The editorial argued that those who oppose efforts to block campus speakers like right-wing commentator Ann Coulter but defend a ban on Sarsour are being hypocritical.
“Sarsour would not have been our choice for this high honor, but her right to deliver the address ought not be in question,” the board wrote.
“I applaud freedom of speech,” Hikind replied to the Daily News the following day. “But giving this type of platform — the honor of a commencement address, which every graduating student must attend — to someone who’s an apologist for terrorism is a far cry from freedom of speech. It’s incitement.”
Al Franken is known in Washington for his ability to forge friendships with his fellow senators. The Minnesota senator hosts annual Secret Santas and is often seen laughing with other politicians while riding the congressional subway underneath the Capitol.
But he outdid himself on Thursday, corralling his Democratic Senate colleagues into holding a surprise birthday party on Thursday for Senator Cory Booker of New Jersey, who turned 48.

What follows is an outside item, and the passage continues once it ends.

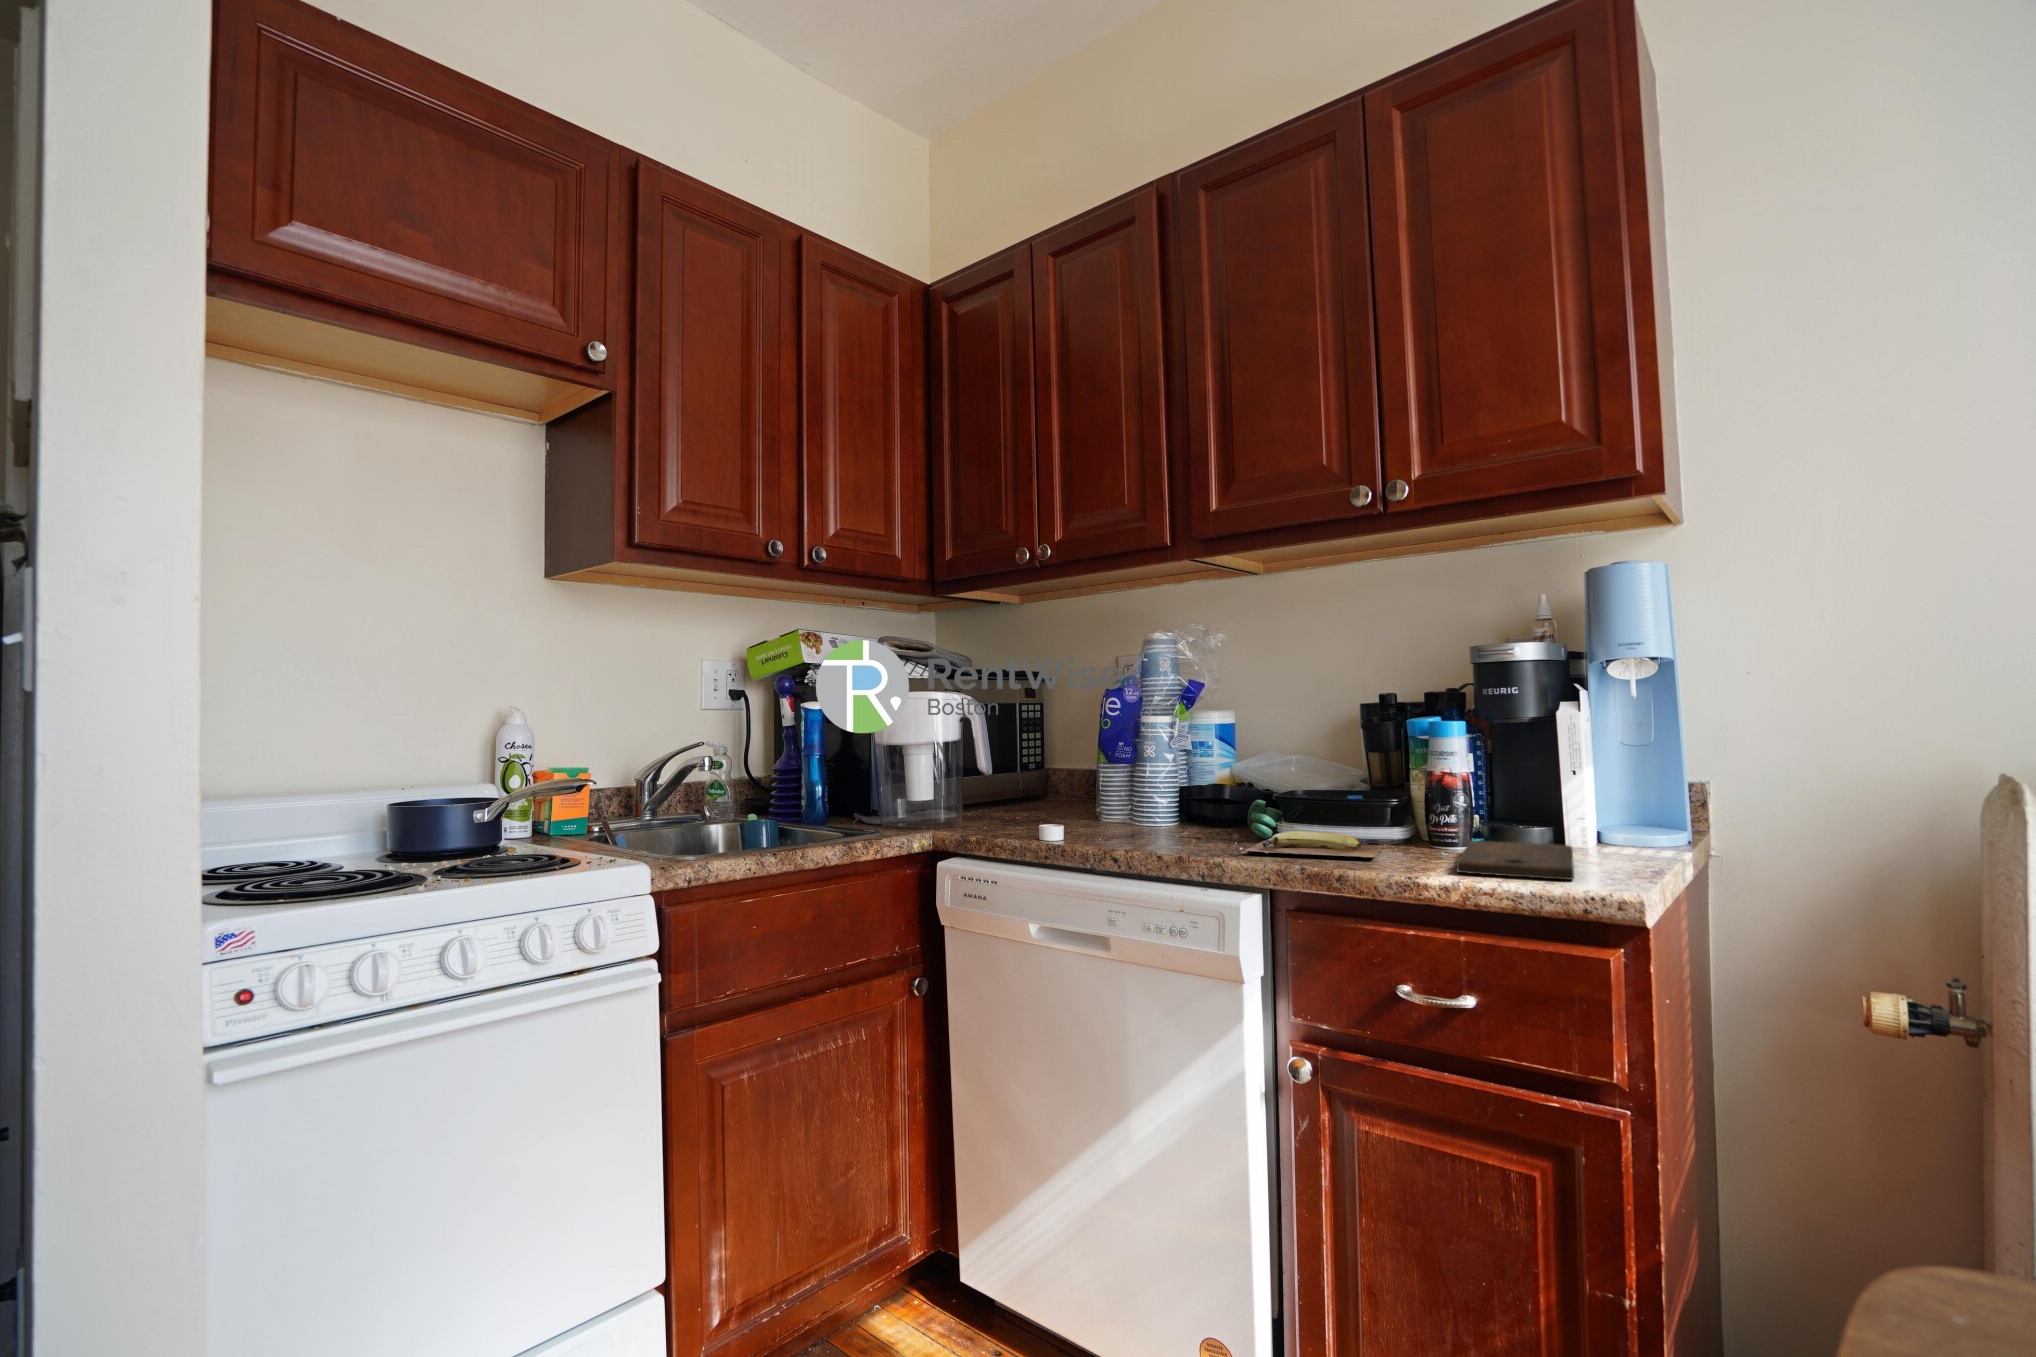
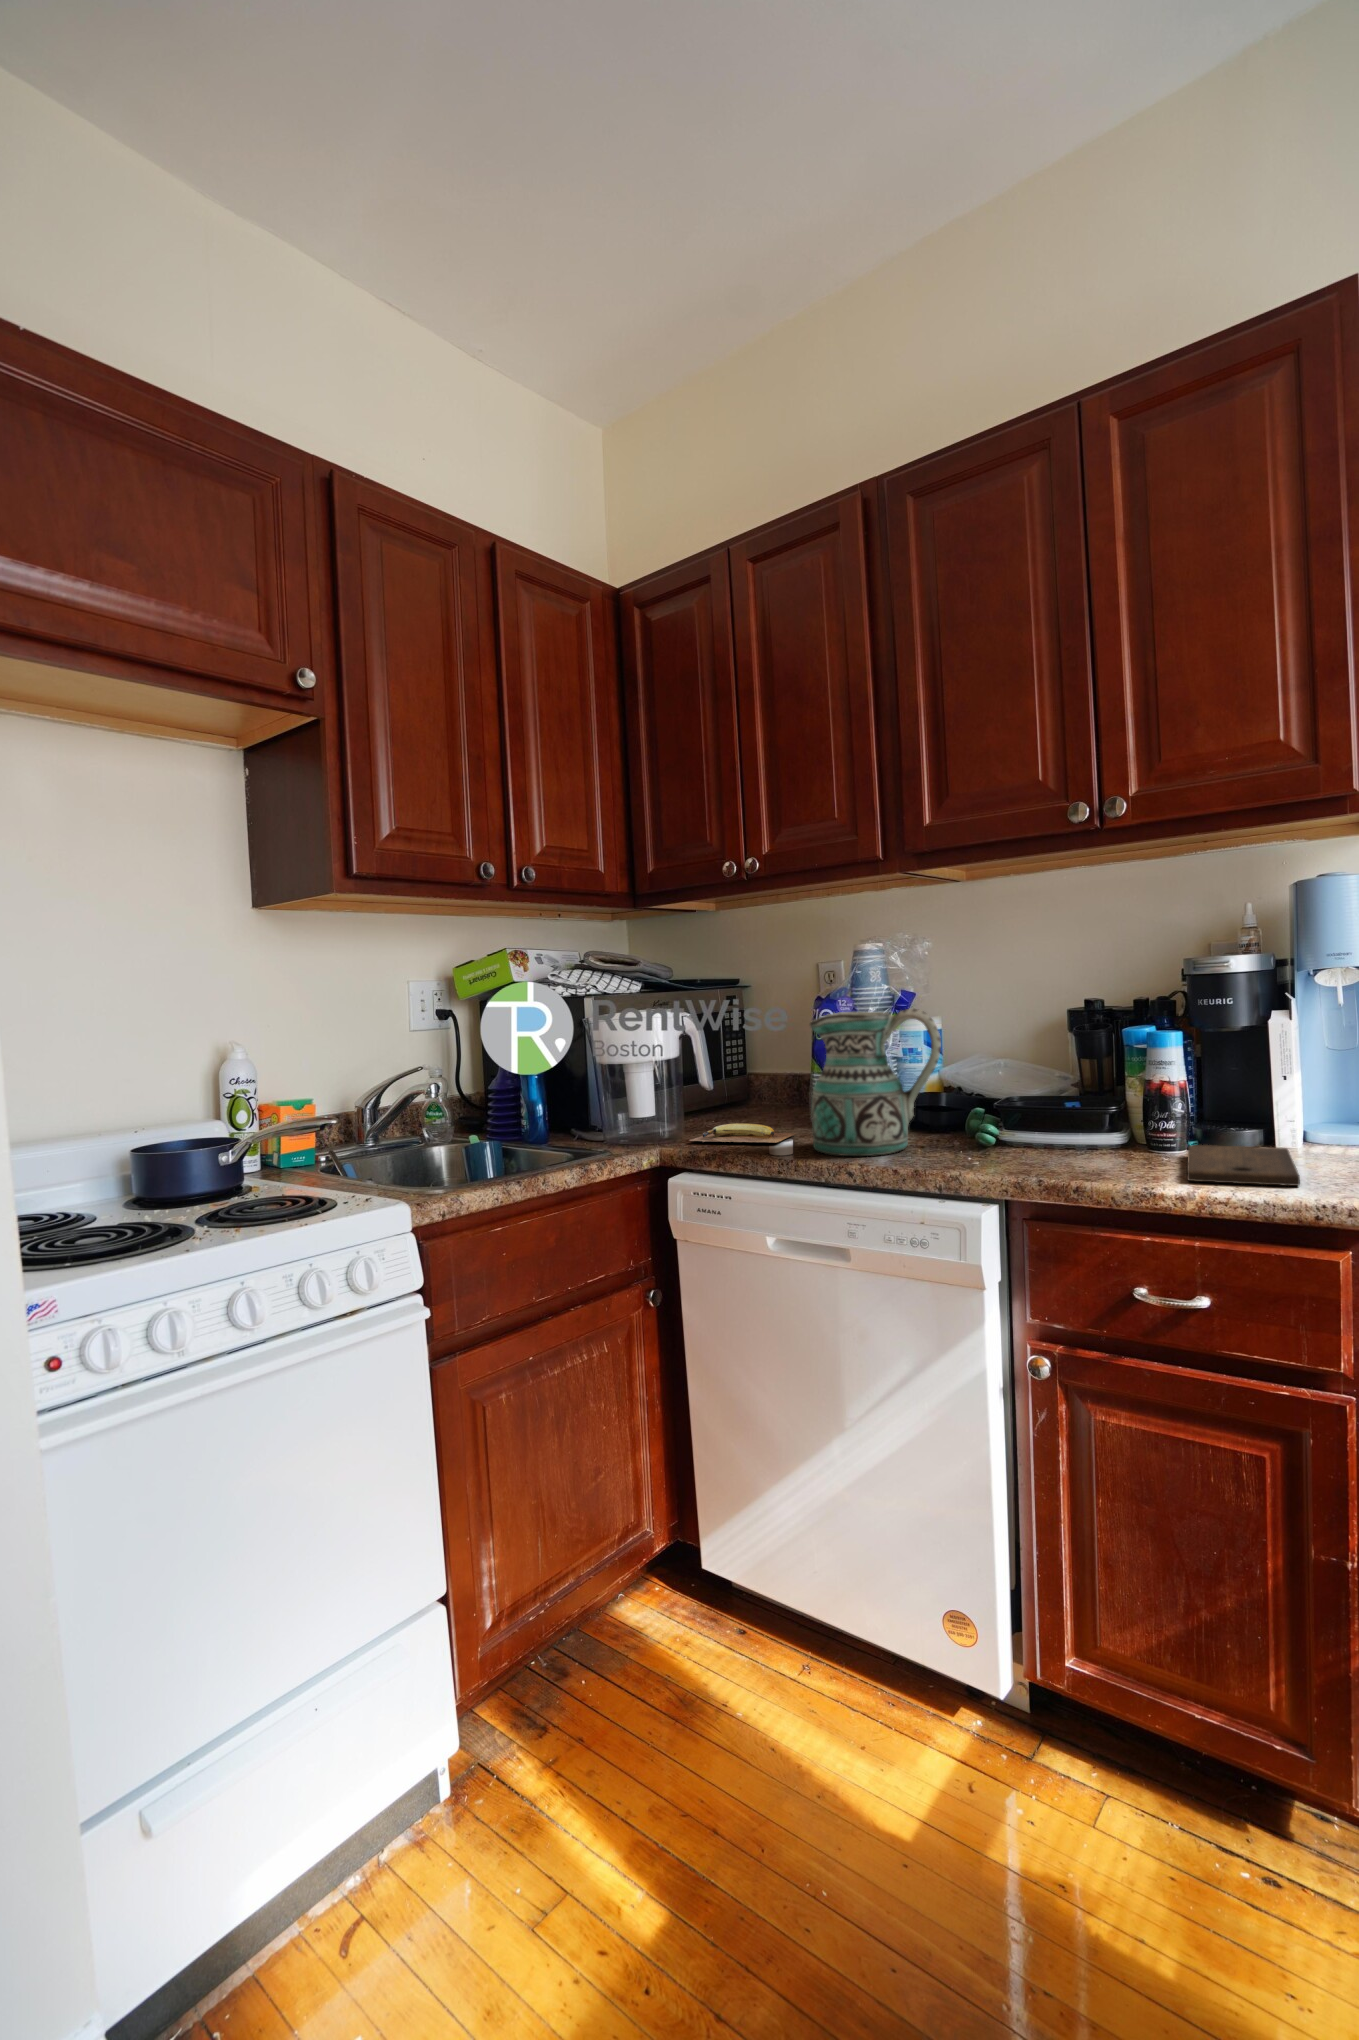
ceramic pitcher: none [1087,693,1220,843] -> present [810,1008,941,1156]
banana: present [1246,831,1381,857] -> present [690,1123,794,1143]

So glad my staff got this on video. A HUGE thanks to @senfranken for putting forth the HUGE effort to surprise me on my birthday. pic.twitter.com/kzlkOHHzqb— Cory Booker (@CoryBooker) April 27, 2017
Franken jumped from under a table to surprise Booker, who was greeted by his staffers and many fellow senators. Sen. Kirsten Gillibrand of New York served cake, and Sen. Robert Menendez of New Jersey sang “Happy Birthday” to Booker in Spanish.
Despite not being Jewish himself, Booker is one of the most Jewishly-literate politicians in Washington. He served as the co-president of a Jewish club while studying at Oxford University, and, as Jewish Insider noted on Thursday, he is “perhaps the only Senator who regularly and publicly recites verses from the Torah in Hebrew.”